◆ Given records ◆
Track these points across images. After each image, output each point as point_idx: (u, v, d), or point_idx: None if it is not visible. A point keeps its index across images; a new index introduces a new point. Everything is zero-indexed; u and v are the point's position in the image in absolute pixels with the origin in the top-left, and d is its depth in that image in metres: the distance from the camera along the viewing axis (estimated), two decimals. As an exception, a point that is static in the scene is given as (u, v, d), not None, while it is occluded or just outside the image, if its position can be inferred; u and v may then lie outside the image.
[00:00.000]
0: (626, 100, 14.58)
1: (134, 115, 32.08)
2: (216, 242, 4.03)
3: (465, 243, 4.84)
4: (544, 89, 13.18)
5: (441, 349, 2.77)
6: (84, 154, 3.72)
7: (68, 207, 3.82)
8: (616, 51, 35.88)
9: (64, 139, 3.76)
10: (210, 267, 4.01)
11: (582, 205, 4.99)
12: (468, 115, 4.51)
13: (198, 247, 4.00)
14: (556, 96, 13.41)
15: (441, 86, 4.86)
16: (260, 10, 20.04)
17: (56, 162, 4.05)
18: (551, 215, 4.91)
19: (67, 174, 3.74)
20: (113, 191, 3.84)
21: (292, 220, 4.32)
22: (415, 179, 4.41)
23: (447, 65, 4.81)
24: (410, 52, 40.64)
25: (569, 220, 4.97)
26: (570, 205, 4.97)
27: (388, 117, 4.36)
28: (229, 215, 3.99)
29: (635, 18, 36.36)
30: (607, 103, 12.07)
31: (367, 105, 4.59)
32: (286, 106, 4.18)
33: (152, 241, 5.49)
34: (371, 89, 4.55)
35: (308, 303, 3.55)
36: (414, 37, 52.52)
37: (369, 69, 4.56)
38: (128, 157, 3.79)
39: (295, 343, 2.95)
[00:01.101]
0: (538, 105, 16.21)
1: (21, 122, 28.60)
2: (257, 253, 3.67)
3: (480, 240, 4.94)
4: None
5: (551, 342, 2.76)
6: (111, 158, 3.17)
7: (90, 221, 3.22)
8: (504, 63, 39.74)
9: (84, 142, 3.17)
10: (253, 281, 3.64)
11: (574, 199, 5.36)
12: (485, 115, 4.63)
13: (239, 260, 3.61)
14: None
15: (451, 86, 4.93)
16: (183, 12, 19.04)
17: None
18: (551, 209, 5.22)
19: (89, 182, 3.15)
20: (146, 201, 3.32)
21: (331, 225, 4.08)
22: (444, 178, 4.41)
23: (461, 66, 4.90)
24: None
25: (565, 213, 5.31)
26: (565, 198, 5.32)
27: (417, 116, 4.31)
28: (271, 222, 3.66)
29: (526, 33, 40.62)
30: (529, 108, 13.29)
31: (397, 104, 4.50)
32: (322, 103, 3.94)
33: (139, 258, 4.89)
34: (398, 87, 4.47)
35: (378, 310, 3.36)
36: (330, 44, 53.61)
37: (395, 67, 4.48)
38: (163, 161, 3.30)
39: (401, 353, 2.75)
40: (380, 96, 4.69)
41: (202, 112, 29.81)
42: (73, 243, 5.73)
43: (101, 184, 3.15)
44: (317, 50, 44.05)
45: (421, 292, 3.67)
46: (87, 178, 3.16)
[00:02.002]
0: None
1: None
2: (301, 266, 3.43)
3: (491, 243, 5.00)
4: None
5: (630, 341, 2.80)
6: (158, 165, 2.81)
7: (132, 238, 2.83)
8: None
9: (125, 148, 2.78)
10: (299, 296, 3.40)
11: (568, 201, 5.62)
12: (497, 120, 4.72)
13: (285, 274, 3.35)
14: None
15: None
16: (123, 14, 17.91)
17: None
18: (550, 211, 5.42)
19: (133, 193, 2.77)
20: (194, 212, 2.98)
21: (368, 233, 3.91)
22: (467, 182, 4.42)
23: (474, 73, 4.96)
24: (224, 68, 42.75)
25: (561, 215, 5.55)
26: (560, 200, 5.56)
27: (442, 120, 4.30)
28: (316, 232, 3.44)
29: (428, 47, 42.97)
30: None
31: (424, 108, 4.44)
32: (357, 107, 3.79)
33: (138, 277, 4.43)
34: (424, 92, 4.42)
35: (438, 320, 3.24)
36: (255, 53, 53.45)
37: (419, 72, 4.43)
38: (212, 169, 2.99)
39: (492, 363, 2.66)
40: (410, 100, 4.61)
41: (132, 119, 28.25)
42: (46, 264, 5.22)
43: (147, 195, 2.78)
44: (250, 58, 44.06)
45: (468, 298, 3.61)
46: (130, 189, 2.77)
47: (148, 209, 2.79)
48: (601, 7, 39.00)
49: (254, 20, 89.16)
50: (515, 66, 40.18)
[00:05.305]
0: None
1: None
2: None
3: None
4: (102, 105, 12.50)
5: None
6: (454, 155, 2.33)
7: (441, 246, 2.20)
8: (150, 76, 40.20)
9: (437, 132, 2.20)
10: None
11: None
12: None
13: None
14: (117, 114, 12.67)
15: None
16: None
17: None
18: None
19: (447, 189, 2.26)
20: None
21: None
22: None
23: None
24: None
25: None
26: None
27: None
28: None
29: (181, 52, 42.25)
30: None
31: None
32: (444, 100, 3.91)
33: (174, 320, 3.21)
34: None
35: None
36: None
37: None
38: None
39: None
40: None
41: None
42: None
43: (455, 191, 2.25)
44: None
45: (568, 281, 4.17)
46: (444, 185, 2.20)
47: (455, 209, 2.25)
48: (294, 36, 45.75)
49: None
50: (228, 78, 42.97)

◆ What is required ◆
Word for word, write out all of the entries again.

◆ Response for this exercise ◆
Track these points across images. After each image, output each point as point_idx: (u, v, d), or point_idx: None if it is not visible. A point keeps its index across images; a new index introduces a new point. Everything is zero-indexed; u and v are the point's position in the image in absolute pixels with the origin in the top-left, and d is its depth in that image in metres: the distance from the camera along the viewing axis (estimated), two decimals. As an exception, a point that is static in the scene is given as (u, v, d), not None, while it is occluded or just outside the image, if its position can be inferred; u and v may then lie outside the image.
[00:00.000]
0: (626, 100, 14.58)
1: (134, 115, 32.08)
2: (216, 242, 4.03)
3: (465, 243, 4.84)
4: (544, 89, 13.18)
5: (441, 349, 2.77)
6: (84, 154, 3.72)
7: (68, 207, 3.82)
8: (616, 51, 35.88)
9: (64, 139, 3.76)
10: (210, 267, 4.01)
11: (582, 205, 4.99)
12: (468, 115, 4.51)
13: (198, 247, 4.00)
14: (556, 96, 13.41)
15: (441, 86, 4.86)
16: (260, 10, 20.04)
17: (56, 162, 4.05)
18: (551, 215, 4.91)
19: (67, 174, 3.74)
20: (113, 191, 3.84)
21: (292, 220, 4.32)
22: (415, 179, 4.41)
23: (447, 65, 4.81)
24: (410, 52, 40.64)
25: (569, 220, 4.97)
26: (570, 205, 4.97)
27: (388, 117, 4.36)
28: (229, 215, 3.99)
29: (635, 18, 36.36)
30: (607, 103, 12.07)
31: (367, 105, 4.59)
32: (286, 106, 4.18)
33: (152, 241, 5.49)
34: (371, 89, 4.55)
35: (308, 303, 3.55)
36: (414, 37, 52.52)
37: (369, 69, 4.56)
38: (128, 157, 3.79)
39: (295, 343, 2.95)
[00:01.101]
0: (538, 105, 16.21)
1: (21, 122, 28.60)
2: (257, 253, 3.67)
3: (480, 240, 4.94)
4: None
5: (551, 342, 2.76)
6: (111, 158, 3.17)
7: (90, 221, 3.22)
8: (504, 63, 39.74)
9: (84, 142, 3.17)
10: (253, 281, 3.64)
11: (574, 199, 5.36)
12: (485, 115, 4.63)
13: (239, 260, 3.61)
14: None
15: (451, 86, 4.93)
16: (183, 12, 19.04)
17: None
18: (551, 209, 5.22)
19: (89, 182, 3.15)
20: (146, 201, 3.32)
21: (331, 225, 4.08)
22: (444, 178, 4.41)
23: (461, 66, 4.90)
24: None
25: (565, 213, 5.31)
26: (565, 198, 5.32)
27: (417, 116, 4.31)
28: (271, 222, 3.66)
29: (526, 33, 40.62)
30: (529, 108, 13.29)
31: (397, 104, 4.50)
32: (322, 103, 3.94)
33: (139, 258, 4.89)
34: (398, 87, 4.47)
35: (378, 310, 3.36)
36: (330, 44, 53.61)
37: (395, 67, 4.48)
38: (163, 161, 3.30)
39: (401, 353, 2.75)
40: (380, 96, 4.69)
41: (202, 112, 29.81)
42: (73, 243, 5.73)
43: (101, 184, 3.15)
44: (317, 50, 44.05)
45: (421, 292, 3.67)
46: (87, 178, 3.16)
[00:02.002]
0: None
1: None
2: (301, 266, 3.43)
3: (491, 243, 5.00)
4: None
5: (630, 341, 2.80)
6: (158, 165, 2.81)
7: (132, 238, 2.83)
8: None
9: (125, 148, 2.78)
10: (299, 296, 3.40)
11: (568, 201, 5.62)
12: (497, 120, 4.72)
13: (285, 274, 3.35)
14: None
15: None
16: (123, 14, 17.91)
17: None
18: (550, 211, 5.42)
19: (133, 193, 2.77)
20: (194, 212, 2.98)
21: (368, 233, 3.91)
22: (467, 182, 4.42)
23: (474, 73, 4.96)
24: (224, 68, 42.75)
25: (561, 215, 5.55)
26: (560, 200, 5.56)
27: (442, 120, 4.30)
28: (316, 232, 3.44)
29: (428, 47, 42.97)
30: None
31: (424, 108, 4.44)
32: (357, 107, 3.79)
33: (138, 277, 4.43)
34: (424, 92, 4.42)
35: (438, 320, 3.24)
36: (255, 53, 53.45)
37: (419, 72, 4.43)
38: (212, 169, 2.99)
39: (492, 363, 2.66)
40: (410, 100, 4.61)
41: (132, 119, 28.25)
42: (46, 264, 5.22)
43: (147, 195, 2.78)
44: (250, 58, 44.06)
45: (468, 298, 3.61)
46: (130, 189, 2.77)
47: (148, 209, 2.79)
48: (601, 7, 39.00)
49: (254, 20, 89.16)
50: (515, 66, 40.18)
[00:05.305]
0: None
1: None
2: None
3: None
4: (102, 105, 12.50)
5: None
6: (454, 155, 2.33)
7: (441, 246, 2.20)
8: (150, 76, 40.20)
9: (437, 132, 2.20)
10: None
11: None
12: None
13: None
14: (117, 114, 12.67)
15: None
16: None
17: None
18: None
19: (447, 189, 2.26)
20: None
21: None
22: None
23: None
24: None
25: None
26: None
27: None
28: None
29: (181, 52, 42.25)
30: None
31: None
32: (444, 100, 3.91)
33: (174, 320, 3.21)
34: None
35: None
36: None
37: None
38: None
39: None
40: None
41: None
42: None
43: (455, 191, 2.25)
44: None
45: (568, 281, 4.17)
46: (444, 185, 2.20)
47: (455, 209, 2.25)
48: (294, 36, 45.75)
49: None
50: (228, 78, 42.97)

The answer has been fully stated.